• [Your goal] Write what comes next in the piece below about patience, picking up right after its last sentence.

• [Document excerpt]

○ ○ ○ ○ ○ ○ ○

This week, if you’ve lost your temper, complained about the weather or traffic, or found yourself grumbling about someone else, then the chances are you need to fight for the fruit of patience. Actually, we are all in this fight because my guess is that we’ve all fallen short here…in the past few hours!

 

When I used to play soccer for a living, my usual route to work took me through the center of London city. As you can imagine, traffic would often snarl up and come to a halt. I would be fined if I was late for work, and so one time because of the combination of bad drivers and bad traffic I took off down the sides streets to try and find a quicker way rather than sitting in the slow crawl. I was growing increasingly impatient as I couldn’t find a way through. Eventually I quickly and thoughtlessly turned the wrong way down a one-way street. I was brought to my senses as a saw a car coming towards me and the police waving me over to the roadside. My impatience literally didn’t get me anywhere, except a hefty traffic fine… and a fine for being late to practice!

○ ○ ○ ○ ○ ○ ○

• [Supplied data]
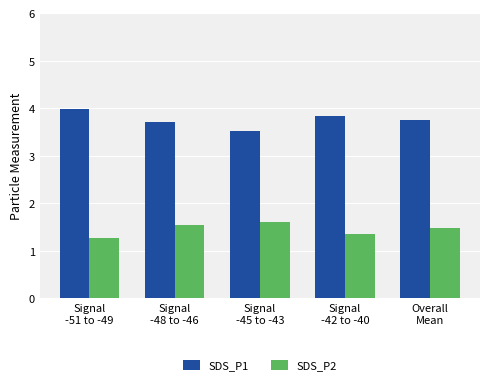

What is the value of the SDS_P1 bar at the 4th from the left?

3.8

○ ○ ○ ○ ○ ○ ○

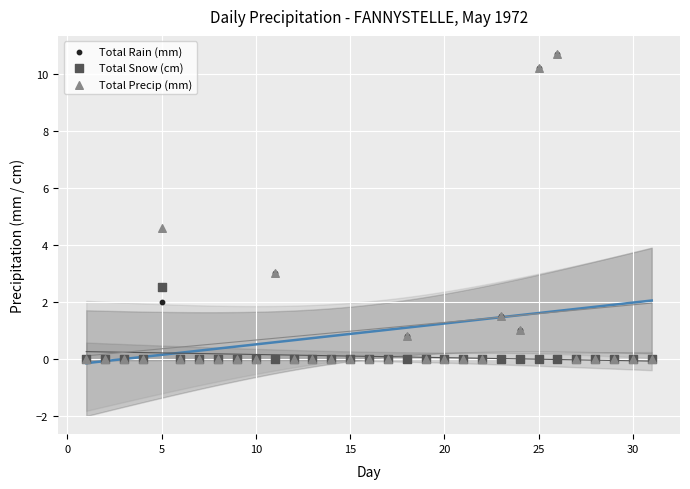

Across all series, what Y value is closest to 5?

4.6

○ ○ ○ ○ ○ ○ ○

• [Written answer]
What tends to make us impatient is when we don’t get things our way in our time. Circumstances and people seem to conspire against us. We feel as if we deserve better. We feel sorry for ourselves . Then we either give up or direct anger at the person or circumstance that is hindering our progress. Or perhaps we think too highly of our own wisdom and rush into presumptuous words or actions to solve the problem.

 

However, impatient people are ultimately angry with God. So impatience is fundamentally a form of pride and unbelief. It comes from a posture of entitlement and a lack of faith in and gratitude for all we have received in the gospel of Christ and all God’s promises therein.

 

God fueled, faith funneled patience

 

So where do we get the ability to fight for patience? Paul tells us,  “May you be strengthened with all power, according to his glorious might, for all endurance and patience with joy.” (Col. 1:11).

 

He wants the Colossians to have power for patience in the face of difficulties. The power comes from God – “his glorious might” - but it comes through faith.
 

John Piper comments on this text: “Patience is indeed a fruit of the Holy Spirit (Gal. 5:22), but the Holy Spirit empowers (with all his fruit) through “hearing with faith” (Gal. 3:5). Therefore, Paul is praying that God would connect us with the “glorious might” that empowers patience. And that connection is faith.”


We could say: God is the fuel. Faith is the funnel to receive the fuel.


The psalmist puts it another way, “I wait for the Lord, my soul waits, and in his word I hope” (Ps. 130:5). Waiting for the Lord means trusting him, which also  means believing his promises - ‘in his word I hope.”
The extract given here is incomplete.